Exercises:

1. Train a trigram language model, i.e. take two characters as an input to predict the 3rd one. Feel free to use either counting or a neural net. Evaluate the loss; Did it improve over a bigram model?

It did better (as expected). Table description:
- training loss,
- no regularisation/smoothing,
- 200 epochs for 2/3-gram models,
- 600 epochs for 4-gram (probably needs better hyperparameters).

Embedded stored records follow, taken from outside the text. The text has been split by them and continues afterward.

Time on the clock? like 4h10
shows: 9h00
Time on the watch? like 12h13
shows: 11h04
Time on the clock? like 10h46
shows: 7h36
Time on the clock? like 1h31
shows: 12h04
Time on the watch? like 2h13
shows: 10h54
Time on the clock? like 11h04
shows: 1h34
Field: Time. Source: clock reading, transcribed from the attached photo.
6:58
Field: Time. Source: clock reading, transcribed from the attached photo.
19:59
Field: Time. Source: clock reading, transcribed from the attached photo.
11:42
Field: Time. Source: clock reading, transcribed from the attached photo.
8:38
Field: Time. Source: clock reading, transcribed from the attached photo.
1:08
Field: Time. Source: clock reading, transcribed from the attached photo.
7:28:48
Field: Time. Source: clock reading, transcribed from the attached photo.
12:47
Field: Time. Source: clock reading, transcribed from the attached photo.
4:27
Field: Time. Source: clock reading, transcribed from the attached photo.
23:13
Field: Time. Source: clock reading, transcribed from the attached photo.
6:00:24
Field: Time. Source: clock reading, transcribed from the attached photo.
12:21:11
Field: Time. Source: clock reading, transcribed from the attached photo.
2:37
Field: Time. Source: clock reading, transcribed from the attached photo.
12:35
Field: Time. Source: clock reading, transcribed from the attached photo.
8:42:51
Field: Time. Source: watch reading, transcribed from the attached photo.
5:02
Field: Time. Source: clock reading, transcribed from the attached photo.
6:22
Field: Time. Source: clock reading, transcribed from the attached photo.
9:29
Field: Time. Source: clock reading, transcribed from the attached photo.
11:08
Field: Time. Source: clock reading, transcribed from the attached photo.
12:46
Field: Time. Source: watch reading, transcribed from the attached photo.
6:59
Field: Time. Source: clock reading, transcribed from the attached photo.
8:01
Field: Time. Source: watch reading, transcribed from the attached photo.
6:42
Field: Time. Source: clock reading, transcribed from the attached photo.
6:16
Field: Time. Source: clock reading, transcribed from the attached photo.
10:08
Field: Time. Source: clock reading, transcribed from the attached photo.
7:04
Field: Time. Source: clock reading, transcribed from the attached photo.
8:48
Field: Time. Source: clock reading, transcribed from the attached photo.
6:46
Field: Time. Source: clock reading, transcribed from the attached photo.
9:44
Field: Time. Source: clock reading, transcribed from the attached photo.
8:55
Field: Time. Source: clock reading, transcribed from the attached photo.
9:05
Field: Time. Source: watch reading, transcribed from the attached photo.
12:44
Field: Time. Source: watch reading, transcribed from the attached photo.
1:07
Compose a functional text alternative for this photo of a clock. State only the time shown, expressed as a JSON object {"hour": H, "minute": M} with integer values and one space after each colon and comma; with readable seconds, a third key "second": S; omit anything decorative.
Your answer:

| model type    | bigram loss | trigram loss | 4-gram loss  |
|---------------|-------------|--------------|--------------|
| counting      |       2.454 |        1.942 |        1.471 |
| backprop (nn) |       2.460 |        2.029 |        1.780 |

2. Split up the dataset randomly into 80% train set, 10% dev set, 10% test set. Train the bigram and trigram models only on the training set. Evaluate them on dev and test splits. What can you see?

200 epochs training 

| model      | train loss | val loss | test loss |
|------------|------------|----------|-----------|
| bigram nn  |      2.459 |    2.464 |     2.466 |
| trigram nn |      1.992 |    2.222 |     2.237 |

For bigram model train loss is a little bit better than val and test losses.</br>
For trigram model the difference is significant - val and test loss ~10% higher than train loss. 

In [1]:
import torch
from tqdm import tqdm

## Data

In [2]:
data_fpath = './data/names.txt'

In [3]:
with open(data_fpath, 'r') as f:
    words = f.read().splitlines()
words[:5]

['emma', 'olivia', 'ava', 'isabella', 'sophia']

In [4]:
len(words)

32033

In [5]:
word_lens = [len(word) for word in words]
print(f'min len: {min(word_lens)}; max len: {max(word_lens)}')

min len: 2; max len: 15


In [6]:
SEP_TOK = '.'

In [8]:
n = 3  # this indicates the n in n-grams

In [9]:
ngrams_dict = {}
for word in words:
    chars = [SEP_TOK]*(n-1) + list(word) + [SEP_TOK]*(n-1)
    ngram_chars = [chars[i:] for i in range(n)]
    for ngram in zip(*ngram_chars):
        ngrams_dict[ngram] = ngrams_dict.get(ngram, 0) + 1
ngrams_dict = sorted(ngrams_dict.items(), key=lambda kv: kv[1], reverse=True)
ngrams_dict[:10]

[(('n', '.', '.'), 6763),
 (('a', '.', '.'), 6640),
 (('.', '.', 'a'), 4410),
 (('e', '.', '.'), 3983),
 (('.', '.', 'k'), 2963),
 (('.', '.', 'm'), 2538),
 (('i', '.', '.'), 2489),
 (('.', '.', 'j'), 2422),
 (('h', '.', '.'), 2409),
 (('.', '.', 's'), 2055)]

In [10]:
vocab = [SEP_TOK] + sorted(list(set(''.join(words))))
stoi = {s: i for i, s in enumerate(vocab)}
itos = {i: s for i, s in enumerate(vocab)}

## Ngram model as an array with counts
using generalized version for ngrams given arbitrary n

In [49]:
N = torch.zeros([len(vocab) for _ in range(n)], dtype=torch.int32)
for word in tqdm(words):
    chars = [SEP_TOK]*(n-1) + list(word) + [SEP_TOK]*(n-1)
    ngram_chars = [chars[i:] for i in range(n)]
    for ngram in zip(*ngram_chars):
        ixs = tuple(stoi[ch] for ch in ngram)
        N[ixs] += 1

  0%|          | 51/32033 [00:00<01:03, 505.30it/s]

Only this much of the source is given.